5.Het Andien floragebied: van Colombia tot Midden-Chili. Op de regenrijke oostflank van de Andes overheerst regenwoud, dat van noord naar zuid varieert, en met de hoogte van laaglandregenwoud in bergregenwoud en mistbos overgaat. Erythroxylon coca, die cocaïne bevat en Cinchona, de kina, zijn twee bekende soorten die hier thuis zijn. Rond 3000 m (in het noorden) treden struikformaties op. De hooggelegen plateaus in Colombia en Ecuador zijn bedekt met paramo, vrij vochtige kruidenvegetaties met hoog ópschietende Espeletia en Puya; in Peru en Bolivia draagt de altiplano drogere punasteppen. Een aantal alpiene geslachten, zoals gentiaan (Gentiana), steenbreek (Saxifraga) en vrouwenmantel (Alchemilla) komen merkwaardig genoeg in de alpiene etage van de Andes voor, waarschijnlijk vanuit het Noordamerikaans Rotsgebergte. De westflank van de Andes is globaal droog, behalve in Colombia waar regenwoud voorkomt, dat eigenlijk nog tot het Caribisch Gebied gerekend wordt. Van de Golf van Guyaquil tot 26° ZBr. is het kustgebied woestijnachtig (Atacama!), met plaatselijk op 500-700 m hoogte, dank zij vaak voorkomende mist, een groene gordel (lorna) van kruiden en struiken. Van 26°—30° ZBr. bezetten zeer open dwergstruiken succulentenvegetaties de kustsector. De Galapagos Eilanden, op 900 km van het vasteland gelegen, hebben een merkwaardige flora van ca. 640 soorten zaadplanten, waarvan een derde endemisch is en de rest een andien karakter heeft; de vegetatie bestaat vooral uit bosen struikformaties. Bekende sierplanten uit het andien gebied zijn fuchsia’s en klimkerssoorten.
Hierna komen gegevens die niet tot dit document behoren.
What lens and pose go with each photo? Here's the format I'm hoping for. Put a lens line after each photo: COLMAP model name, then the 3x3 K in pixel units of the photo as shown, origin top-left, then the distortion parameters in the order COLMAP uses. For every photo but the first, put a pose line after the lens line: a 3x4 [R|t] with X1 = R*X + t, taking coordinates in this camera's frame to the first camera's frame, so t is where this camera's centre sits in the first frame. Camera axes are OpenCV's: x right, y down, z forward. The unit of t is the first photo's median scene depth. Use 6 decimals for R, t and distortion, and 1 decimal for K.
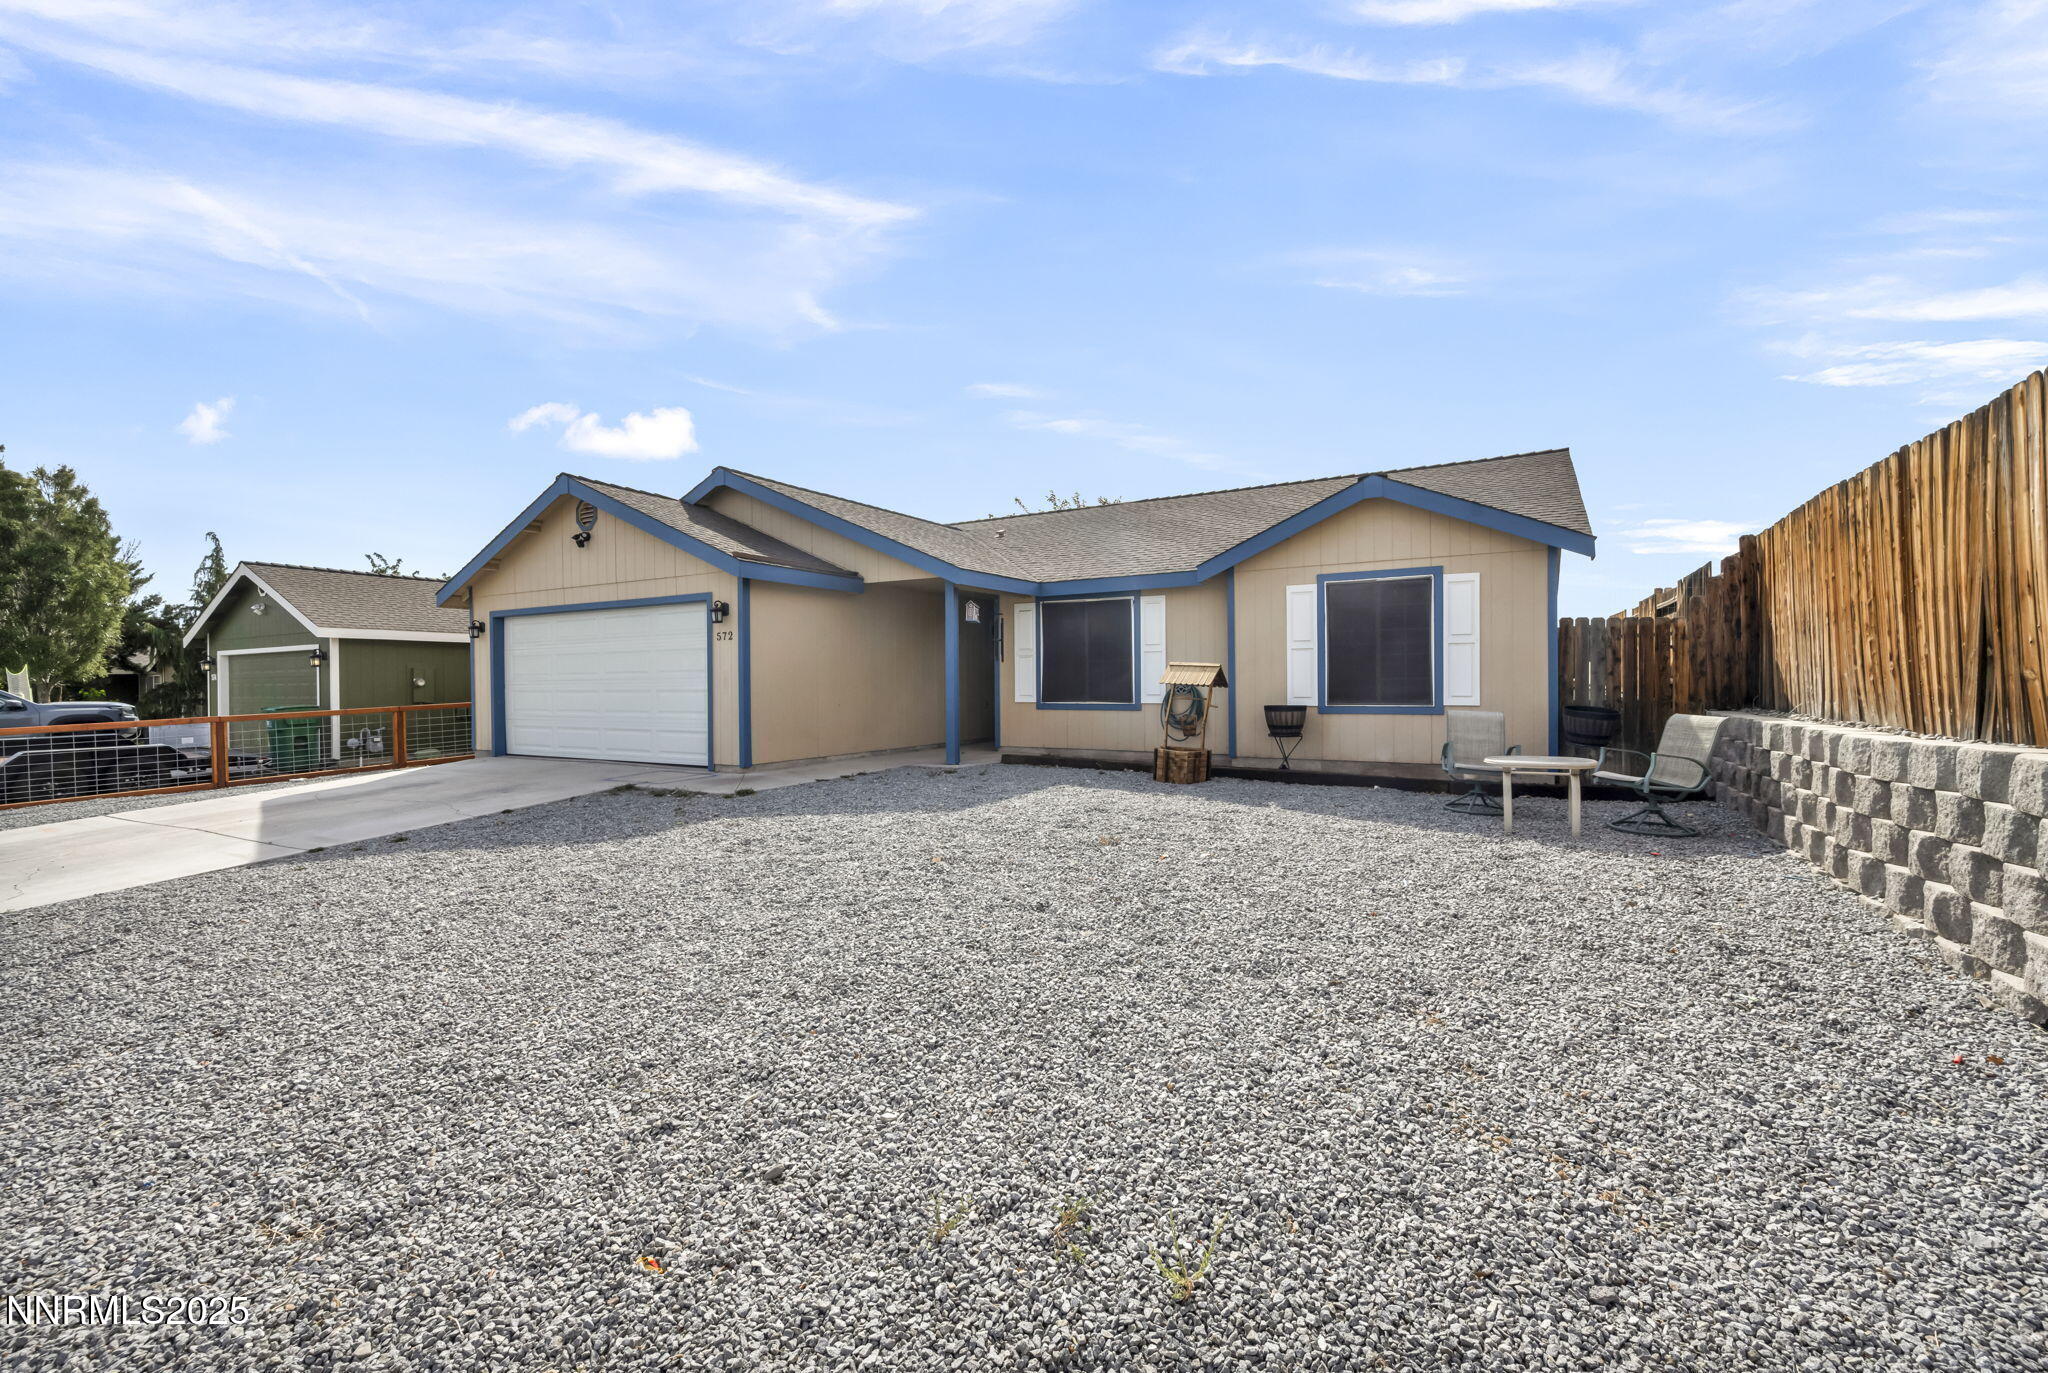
lens RADIAL K [[846.0, 0, 1048.1], [0, 846.0, 677.9], [0, 0, 1]] dist [-0.004581, -0.000007]
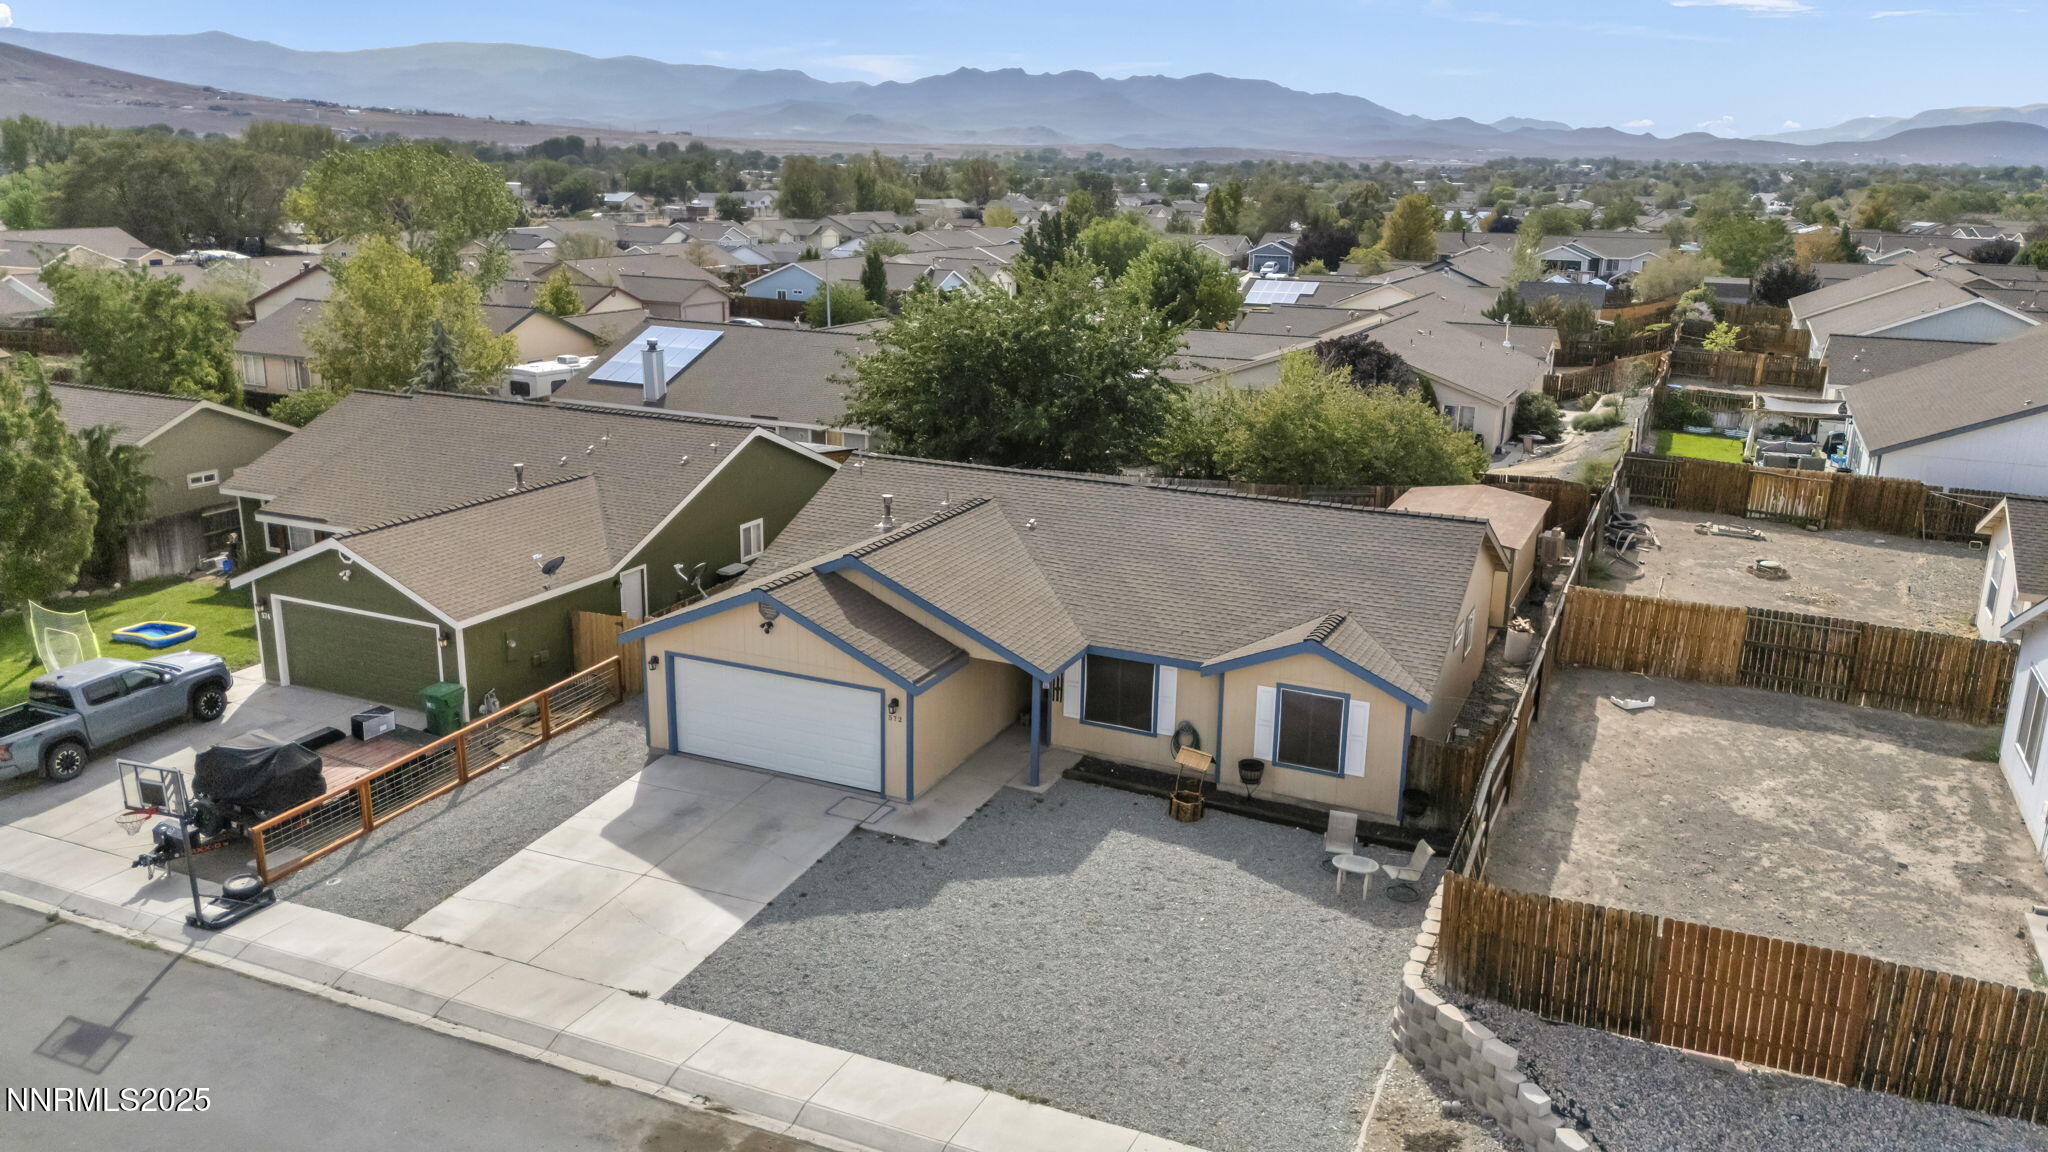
lens RADIAL K [[1506.5, 0, 1024.7], [0, 1506.5, 547.7], [0, 0, 1]] dist [0.112003, -0.177644]
pose [[0.996484, 0.004686, 0.083652, -0.357428], [-0.026020, 0.966371, 0.255832, -0.996275], [-0.079640, -0.257109, 0.963095, -1.489020]]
6.Het Pampafloragebied: subtropisch tot gematigd, omvat de eigenlijke pampa’s, die echter steppen zijn op vlakke tot golvende leembodems, boomloos grasland met plaatselijk galerijbos. Pampasgras (Cortaderia) wordt wel als siergras geplant. Het Monte-gebied ten westen van de pampa’s is droger en met zeer open, droge struiken kruidenformaties bedekt. De Patagonische steppen ten zuiden van de pampa’s zijn nog droger, zeer winderig en gedeeltelijk halfwoestijnachtig.

LITT. K.Hueck, Die Wälder Südamerikas (1966); E.J.Fittkau (red.), Biogeography and ecology in South America (2 dln. 1968-69); K.Hueck en P. Seibert, Vegetationskarte von Südamerika (1972).